Copy the lines below exactly. No picture goes into the copy.

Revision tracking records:
____

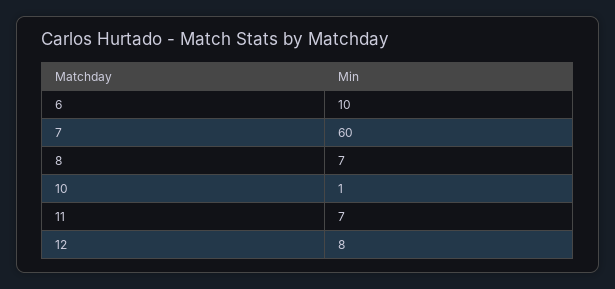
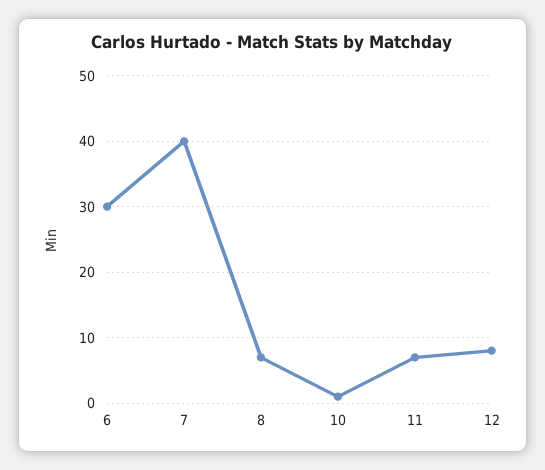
  {
-   "6": 10,
+   "6": 30,
-   "7": 60,
+   "7": 40,
    "8": 7,
    "10": 1,
    "11": 7,
    "12": 8
  }

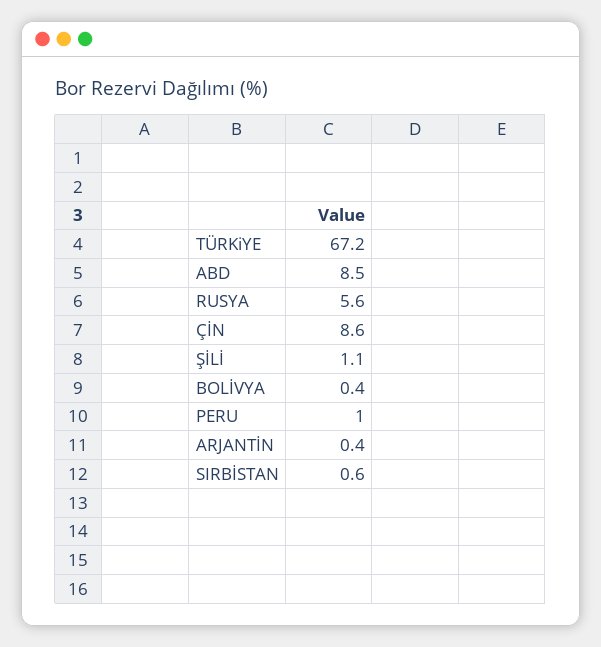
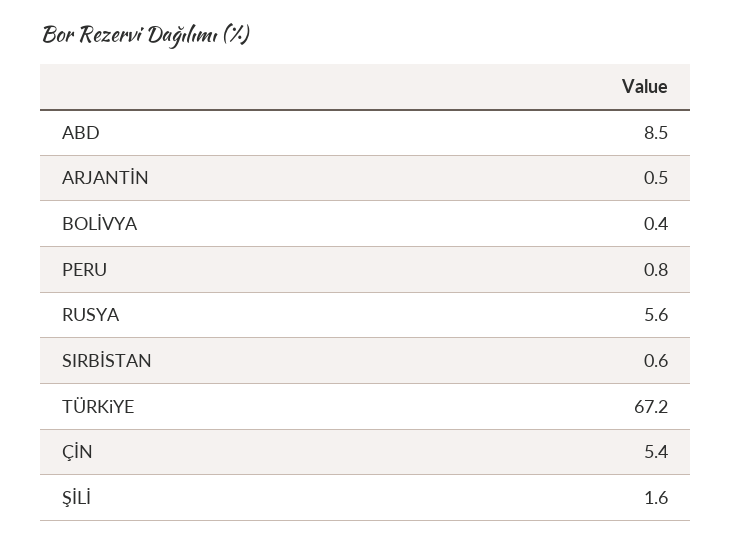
  {
    "TÜRKiYE": 67.2,
    "ABD": 8.5,
    "RUSYA": 5.6,
-   "ÇİN": 8.6,
+   "ÇİN": 5.4,
-   "ŞİLİ": 1.1,
+   "ŞİLİ": 1.6,
    "BOLİVYA": 0.4,
-   "PERU": 1,
+   "PERU": 0.8,
-   "ARJANTİN": 0.4,
+   "ARJANTİN": 0.5,
    "SIRBİSTAN": 0.6
  }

____

> EXPECTED ANSWER
  {
-   "6": 10,
+   "6": 30,
-   "7": 60,
+   "7": 40,
    "8": 7,
    "10": 1,
    "11": 7,
    "12": 8
  }

  {
    "TÜRKiYE": 67.2,
    "ABD": 8.5,
    "RUSYA": 5.6,
-   "ÇİN": 8.6,
+   "ÇİN": 5.4,
-   "ŞİLİ": 1.1,
+   "ŞİLİ": 1.6,
    "BOLİVYA": 0.4,
-   "PERU": 1,
+   "PERU": 0.8,
-   "ARJANTİN": 0.4,
+   "ARJANTİN": 0.5,
    "SIRBİSTAN": 0.6
  }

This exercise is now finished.